A. Western blot of lysates from three IMCD3 cultures all expressing GC1-GFP; shRNA control (Con Vec), shRNA knockdown vector (MRJ Vec) on right compared to control (Con Vec, left) or No Vec (middle). Blotting antibodies are on left. B. IMCD3 cells were stably co-transfected with the GC1-GFP plasmid and the MRJ shRNA negative control plasmid. GC1-GFP (green) co-localizes with cilia labeled with anti-acetylated-α tubulin (red); merged images are on right. Bars= 8 μm. C. IMCD3 cells as in B except that they were co-transfected with the expermental MRJ shRNA (M1); this was the same transfection illustrated on right in A. Real-time RT-PCR of MRJ mRNA showed that MRJ mRNA was reduced 70% in the experimental group compared to the control (not shown). In the knockdown group very little GC1-GFP is detected in cilia; it is expressed as seen in the positive diffuse staining in B (left and right) and in the western blot in A. Bars= 8 μm. D. Higher power images showing GC1-GFP (green) and acetytylated-α tubulin (red) in controls (Con on left) and shRNA treated cultures (right). Bars = 4 μm.

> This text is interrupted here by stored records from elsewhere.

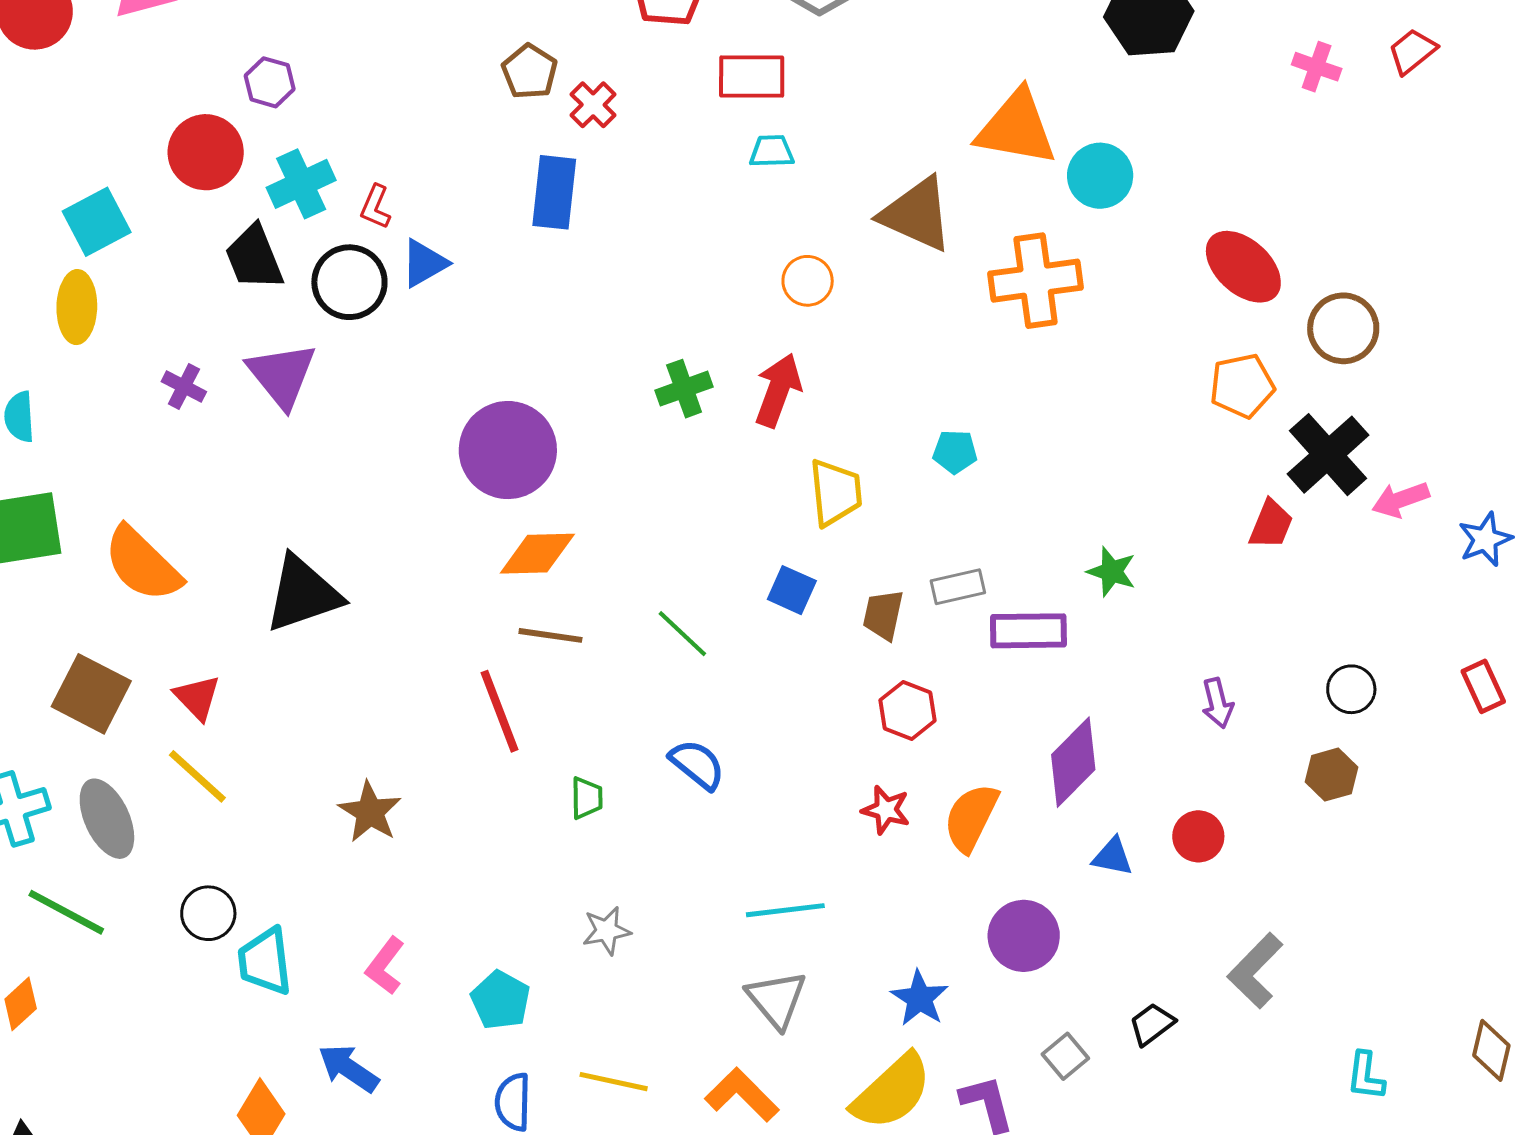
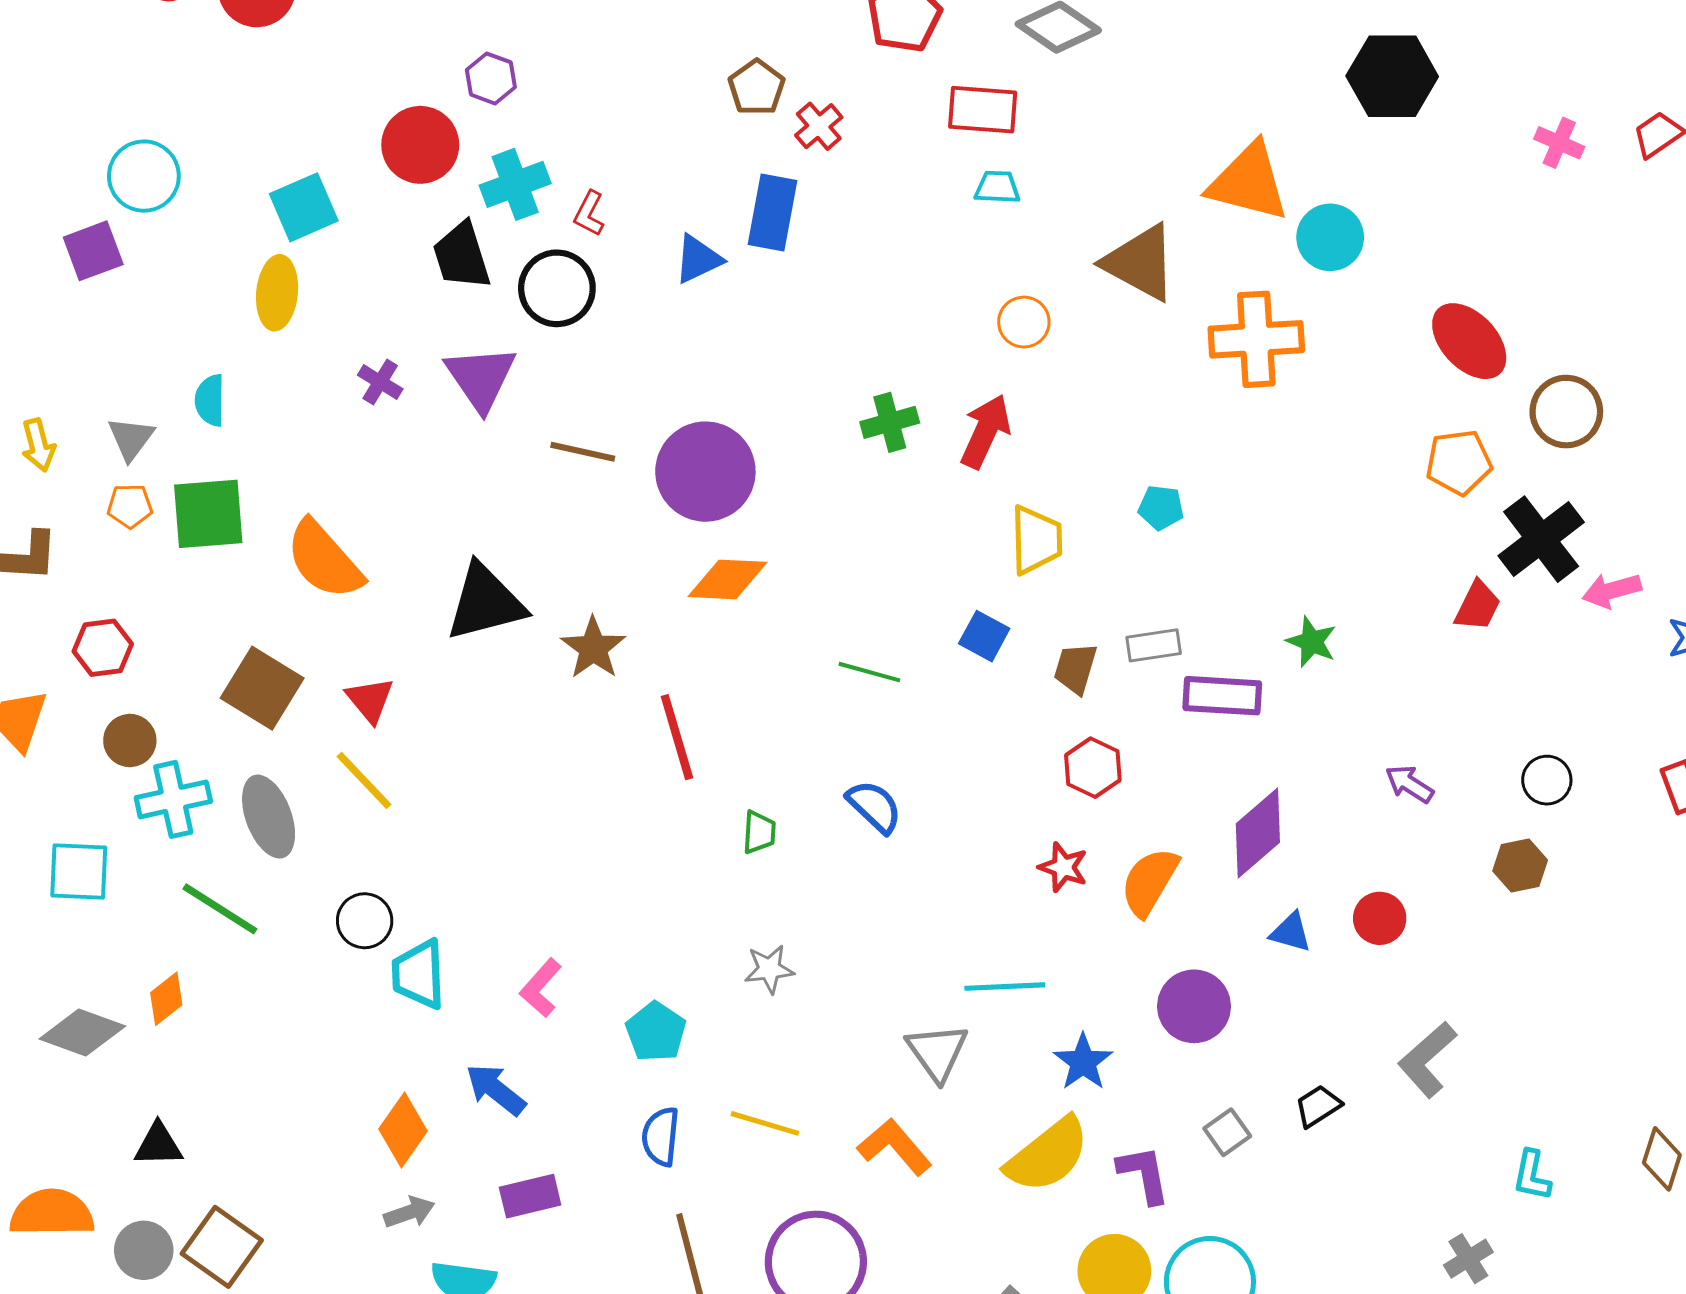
blue triangle: (424, 263) -> (698, 259), moved
green line: (682, 634) -> (869, 672), turned -32
brown line: (550, 635) -> (583, 452), moved
purple arrow: (1217, 703) -> (1409, 784), turned 132
brown star: (370, 812) -> (593, 648), moved
cyan line: (785, 910) -> (1005, 987), moved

Fig. 10. Conceptual models for the role of MRJ/HSC70 in binding of GC1 to the IFT particle

The two models are functionally equivalent, but differ in that HSC70 is constitutively present on the IFT particle and also interacts with GC1 in A. In B MRJ recruits HSP70 to the IFT particle. Although we have not studied direct HSC70 or GC1 binding, the fact that HSC70 co-IPs with IFT proteins under all conditions used in this study favors model A. Although both GC1 and RHO are present in IFT cargo complexes, the models include GC1 only because we have demonstrated direct binding between the GC1 and MRJ. The fact that RHO was not present in GST-bMRJ assays that readily identified GC1 suggests that the mode of interaction of RHO with the IFT complex is independent of MRJ.